Photo: Getty Images Europe
Six weeks after the beginning of the U.S. flexing its military might in Iran, the public doesn’t seem to be backing the effort. Polls indicate that people are questioning why we are there in the first place, and the image that most raises their ire is the sight of the gas station pump that inched up another eight cents since the last time they filled the tank and now are hovering near four dollars a gallon. In early hindsight, what could and should the Trump administration have done differently, and perhaps more importantly, is there time to reverse the nagging undercurrent of asking why are even there?
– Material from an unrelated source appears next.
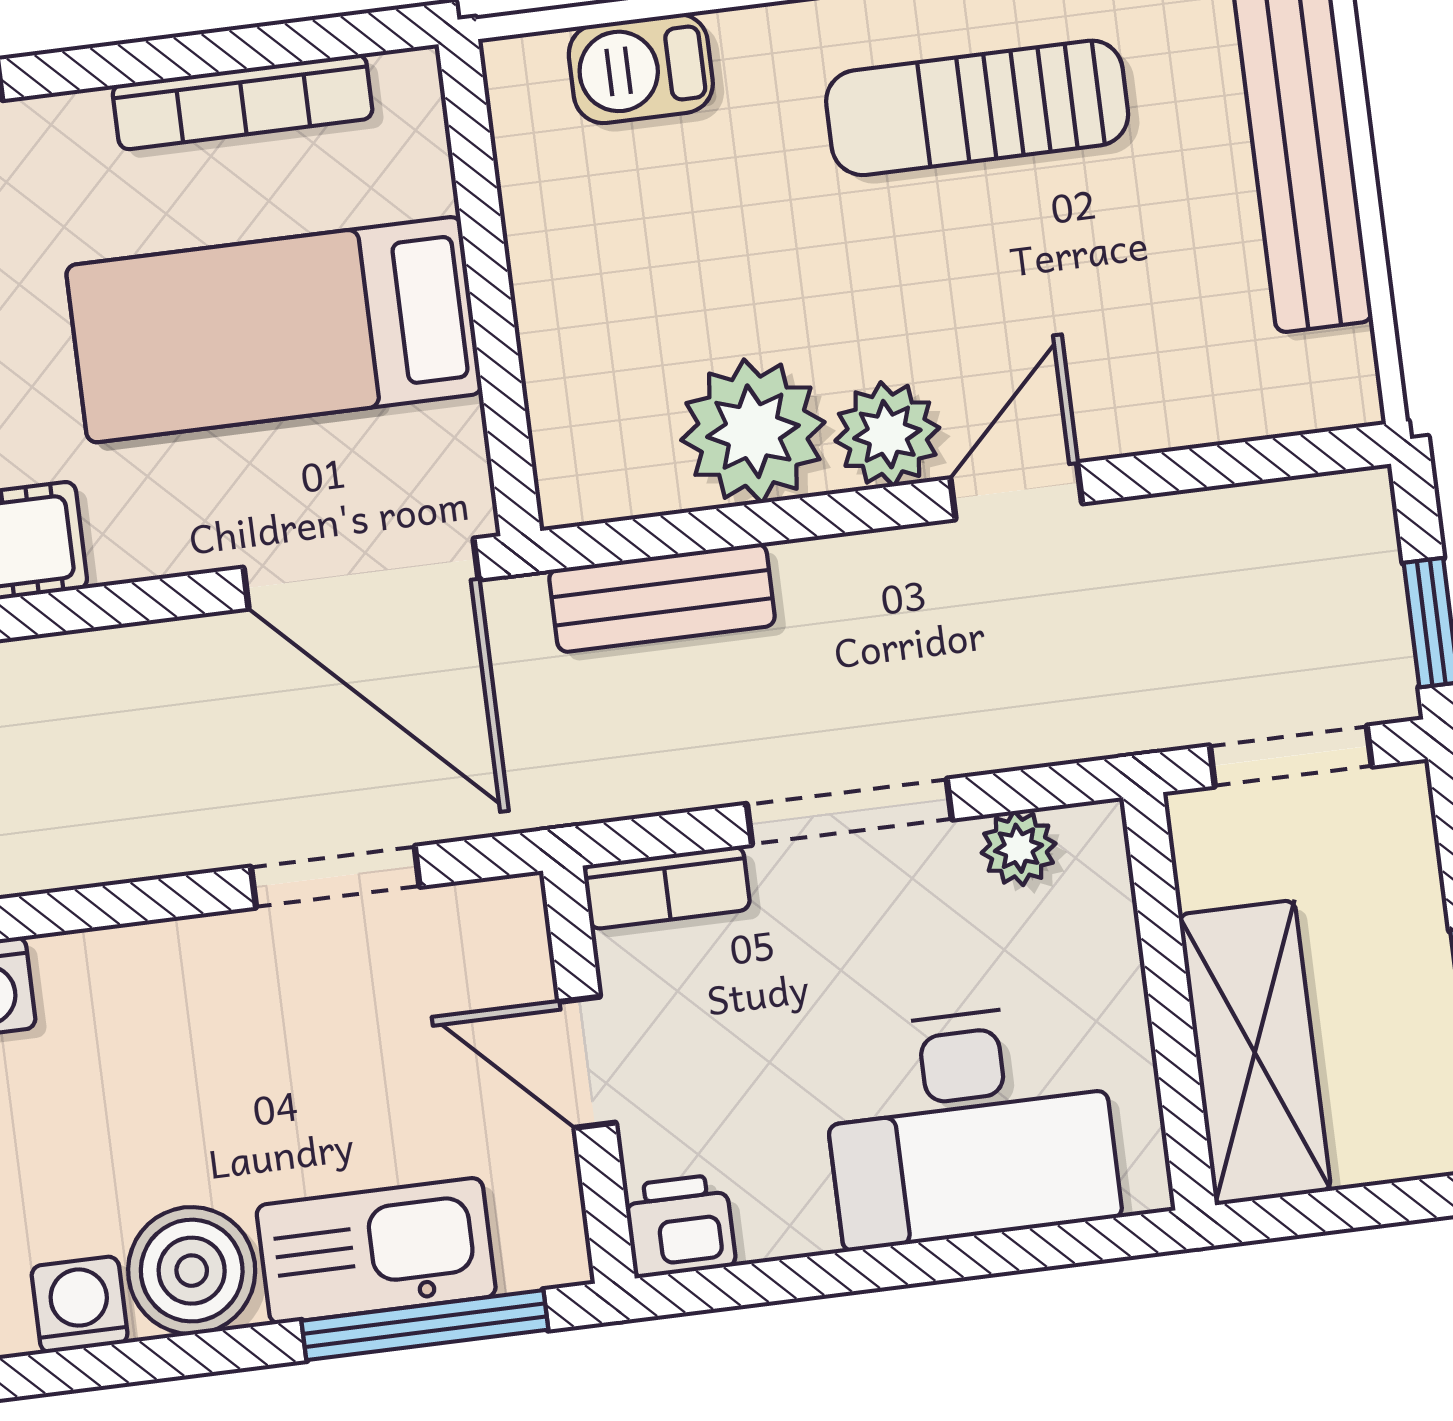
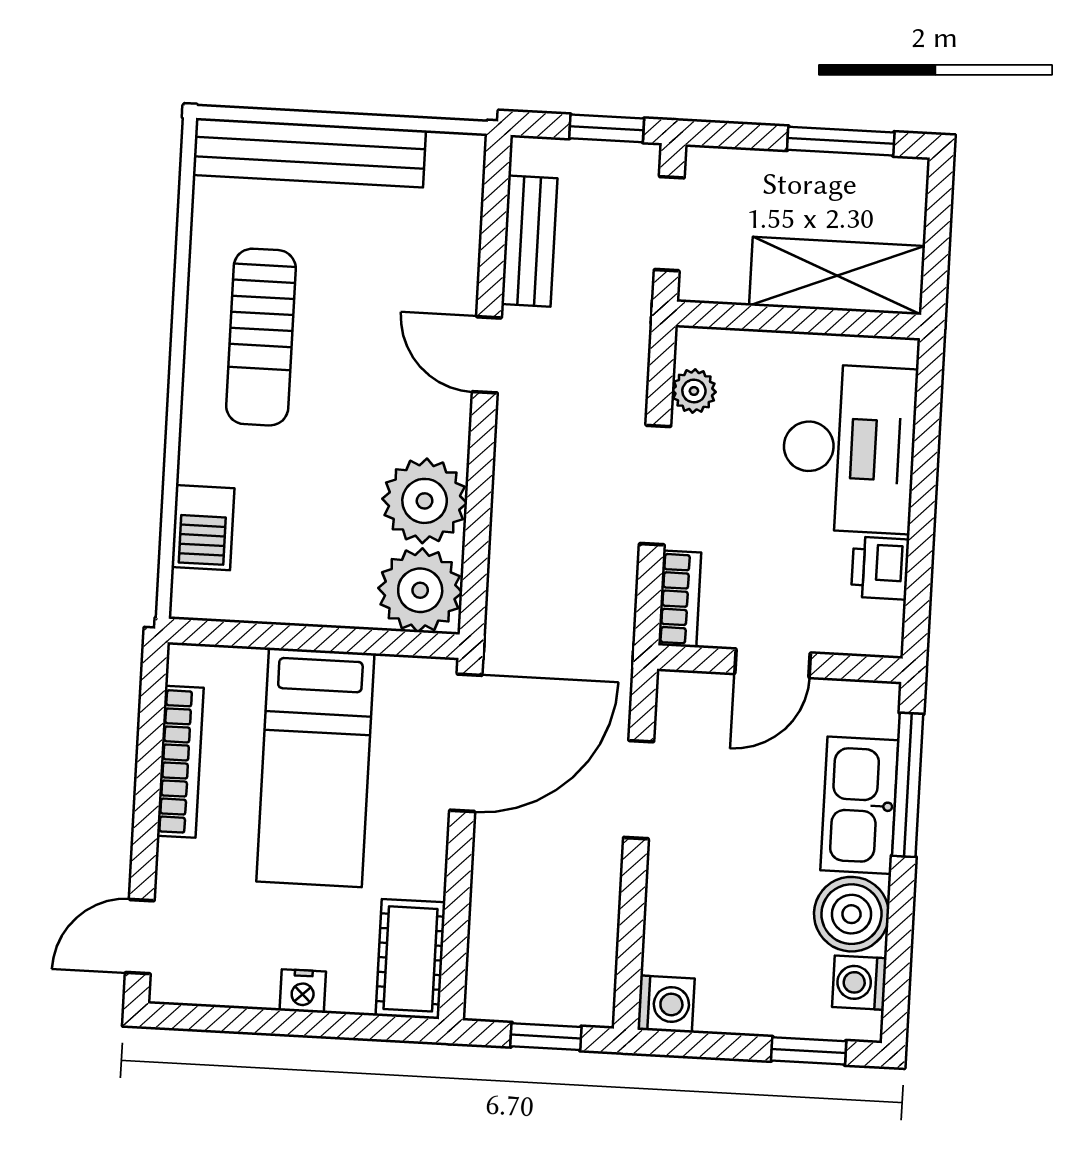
plant: (887, 434) -> (420, 590), moved, width x1.36, depth x1.36
bench: (662, 598) -> (529, 241), moved
printer: (680, 1226) -> (880, 568), moved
J.C. Polanco is a political analyst and assistant professor at the University of Mount Saint Vincent in the Bronx; he appeared on 710 WOR’s Curtis Sliwa and Larry Mendte in the Morning program to lament a “self-inflicted wound that could have been different”.
Polanco explained where the wheels came off the argument to wage war in Iran: “Look, the messaging was off from the very beginning. The press conference that the President had a couple of nights ago to talk to the country should have happened a long time ago I think that his key layers, from Secretary Rubio to Secretary Hegseth to him and J.D. Vance and the like should have been more direct, should have had one cohesive message as to why we were there… that mixed messaging, the public does not like. We see that in the polls. In addition, it wasn’t just messaging. We’re feeling it in our pockets… I think that the polls would have, at the end of the day, been very different had there been one message and there wasn’t this coyness going on behind the messaging.”
Polanco then pointed out that it might be too late to get the public behind the intended message: “The Republicans are going to pay the price for the messaging in November; it’s unfortunate, but we’re seeing it in the polling data… so I think this weekend (Trump) has to just refocus on the messaging and assuring Americans that we’re not just going to have another terrorist nation at the end of this.”